La funcionaria destacó que las vacunas “son seguras, eficaces y, además de proteger a cada una de las personas, son un acto solidario”.

Un niños es vacunado en Santiago

Getty Images
Chile empezó a vacunar a los menores de 12 a 17 en junio, y ahora extendió la vacunación a partir de los 6 años.

Argentina, Colombia, Costa Rica, Ecuador, El Salvador, Panamá, Paraguay, Perú y República Dominicana también empezaron a vacunar a niños con comorbilidades a partir de los 12 años, entre junio y julio.

Algunos luego extendieron la cobertura a todos los menores de esa edad.

A mediados de septiembre, el presidente salvadoreño anunció que empezarían a vacunar a niños más pequeños, a partir de los 6 años.

En tanto, Cuba se convirtió a principios de mes en el primer país del mundo en vacunar a niños a partir de los 2 años.

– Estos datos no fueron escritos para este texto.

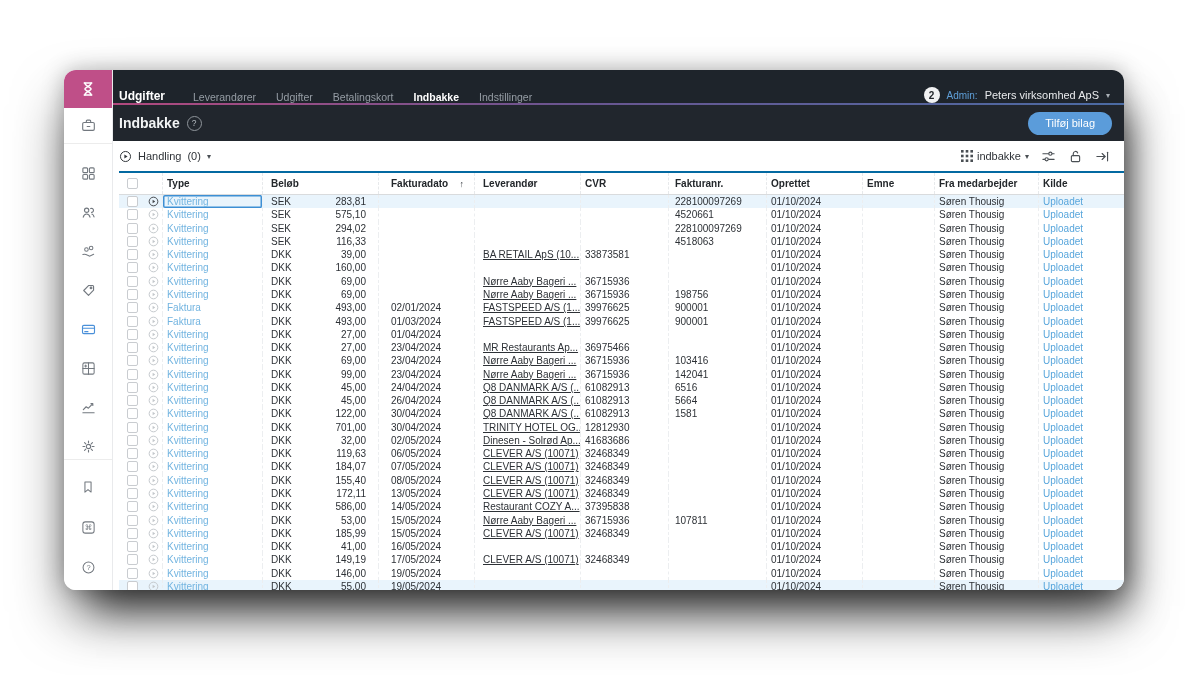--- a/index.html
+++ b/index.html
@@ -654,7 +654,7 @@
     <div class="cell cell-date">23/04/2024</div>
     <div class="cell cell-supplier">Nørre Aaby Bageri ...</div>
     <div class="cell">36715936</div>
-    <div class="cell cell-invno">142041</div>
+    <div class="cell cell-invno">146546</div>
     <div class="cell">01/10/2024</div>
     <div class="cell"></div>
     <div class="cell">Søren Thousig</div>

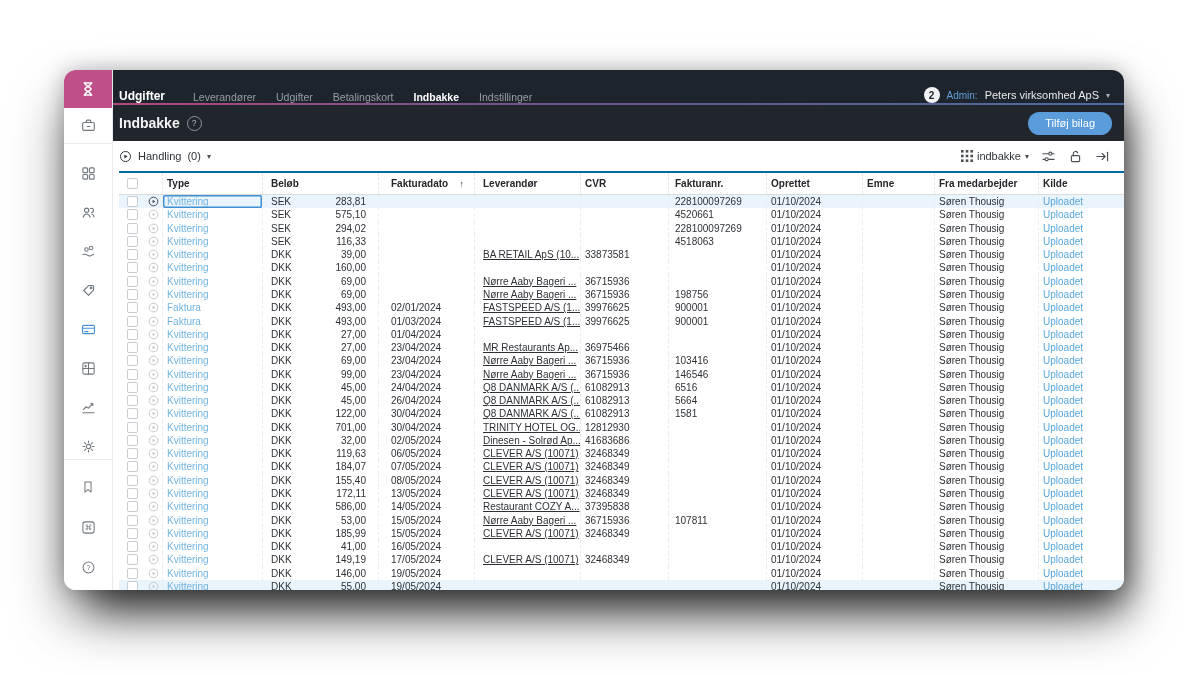--- a/index.html
+++ b/index.html
@@ -761,7 +761,7 @@
               </div>
     <div class="cell cell-amount">
       <span>DKK</span>
-                <span>701,00</span>
+                <span>537,82</span>
     </div>
     <div class="cell cell-date">30/04/2024</div>
     <div class="cell cell-supplier">TRINITY HOTEL OG...</div>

Las autoridades sanitarias empezaron a administrar a los menores la vacuna Soberana 02, producida en la isla.

El programa de vacunación pediátrico coincidió con el inicio del ciclo escolar, aunque la educación se ha mantenido en formato virtual.

El presidente Miguel Díaz-Canel señaló a través de un comunicado que el objetivo es llegar a noviembre con más del 90% de la población vacunada.